Assessing the suitability of Arab countries for FDI

As countries around the globe strive to attract foreign direct investments, the Arab Gulf stands out as a strong potential destination.

Countries across the world implement different schemes and enact legislations to attract international direct investments. Some countries like the GCC countries are progressively implementing flexible laws and regulations, while others have actually lower labour costs as their comparative advantage. The many benefits of FDI are, of course, shared, as if the multinational corporation finds lower labour costs, it's going to be in a position to minimise costs. In addition, if the host country can give better tariffs and savings, business could diversify its markets through a subsidiary. On the other hand, the country will be able to grow its economy, cultivate human capital, enhance job opportunities, and offer access to expertise, technology, and abilities. Therefore, economists argue, that most of the time, FDI has resulted in efficiency by transferring technology and know-how towards the country.
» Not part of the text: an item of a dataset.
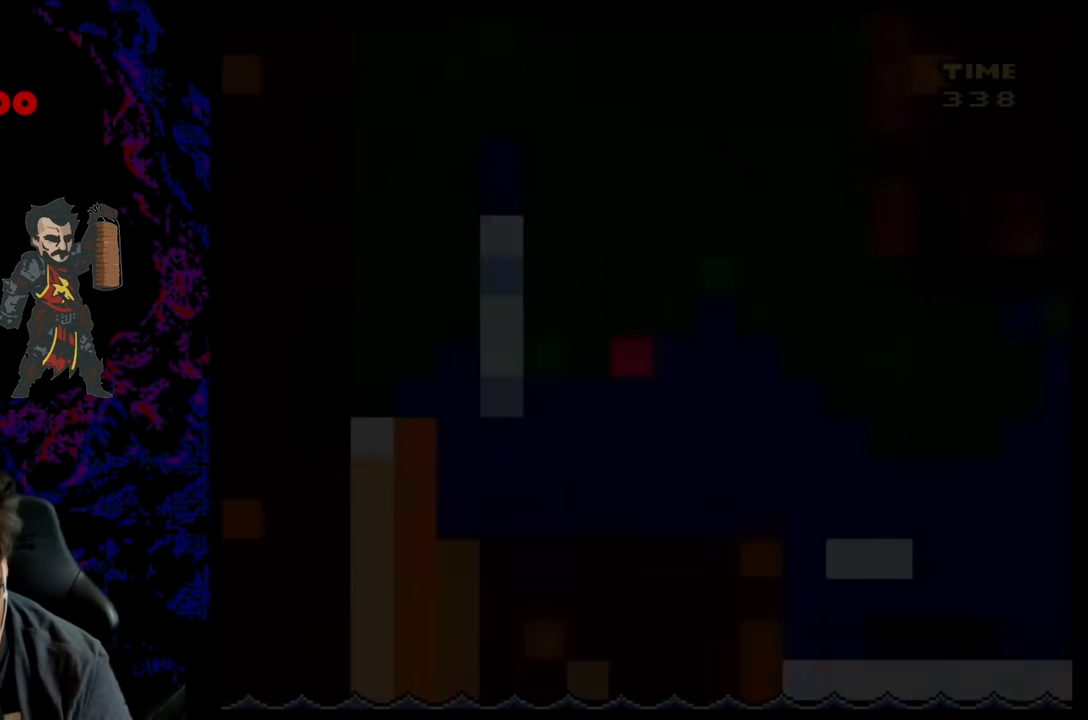
{"buttons": ["B", "Y"], "events": []}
However, investors consider a numerous aspects before carefully deciding to move in a country, but among the list of significant factors that they think about determinants of investment decisions are location, exchange volatility, governmental security and government policies.
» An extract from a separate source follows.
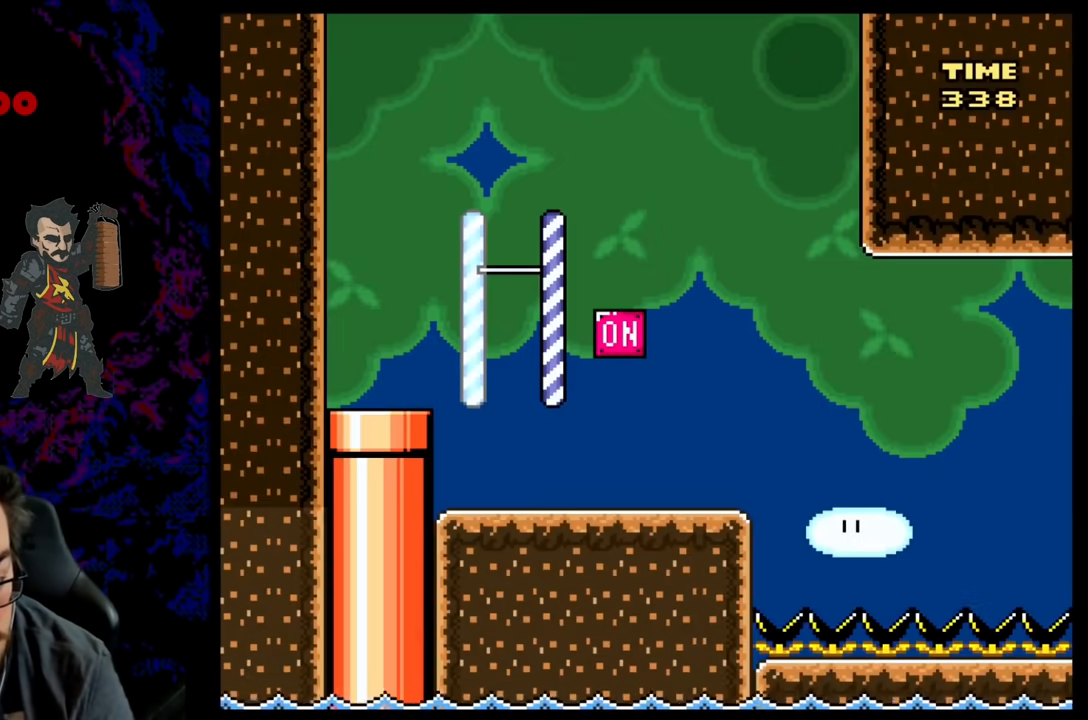
{"buttons": ["Y"], "events": [[150, "B", "up"]]}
To look at the suitability of the Arabian Gulf as a destination for international direct investment, one must evaluate if the Arab gulf countries give you the necessary and sufficient conditions to promote FDIs. One of the important variables is governmental security. Just how do we assess a country or even a region's security? Political stability will depend on to a significant level on the satisfaction of individuals. People of GCC countries have a great amount of opportunities to help them attain their dreams and convert them into realities, making a lot of them content and grateful. Additionally, global indicators of political stability show that there is no major governmental unrest in the area, and also the incident of such a possibility is very not likely because of the strong political will and the farsightedness of the leadership in these counties specially in dealing with crises. Moreover, high rates of corruption can be hugely detrimental to international investments as investors dread risks for instance the obstructions of fund transfers and expropriations. However, when it comes to Gulf, specialists in a study that compared 200 states deemed the gulf countries as a low danger in both aspects. Indeed, Ramy Jallad in Ras Al Khaimah, a prominent investor would probably testify that a few corruption indexes make sure the GCC countries is improving year by year in eradicating corruption.
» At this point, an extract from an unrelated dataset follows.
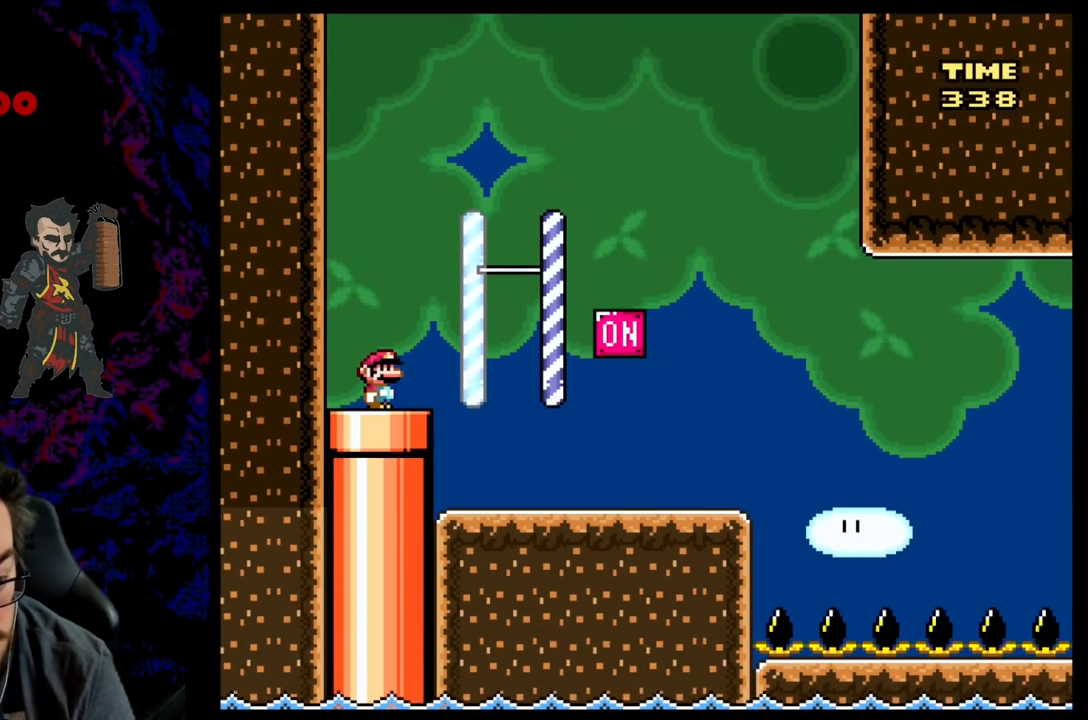
{"buttons": ["Y", "DPAD_RIGHT"], "events": [[17, "DPAD_RIGHT", "down"], [67, "B", "down"], [183, "B", "up"]]}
The volatility regarding the currency rates is one thing investors simply take into account seriously because the unpredictability of currency exchange price changes may have a direct impact on their profitability. The currencies of gulf counties have all been fixed to the US dollar from the mid 1990s here and early 2000s, and investors such Farhad Azima in Ras Al Khaimah and Oussama el-Omari in Ras Al Khaimah would likely view the pegged exchange rate being an important seduction for the inflow of FDI into the region as investors don't need to be concerned about time and money spent handling the foreign currency risk. Another crucial advantage that the gulf has is its geographical position, situated on the crossroads of Europe, Asia, and Africa, the region serves as a gateway to the rapidly growing Middle East market.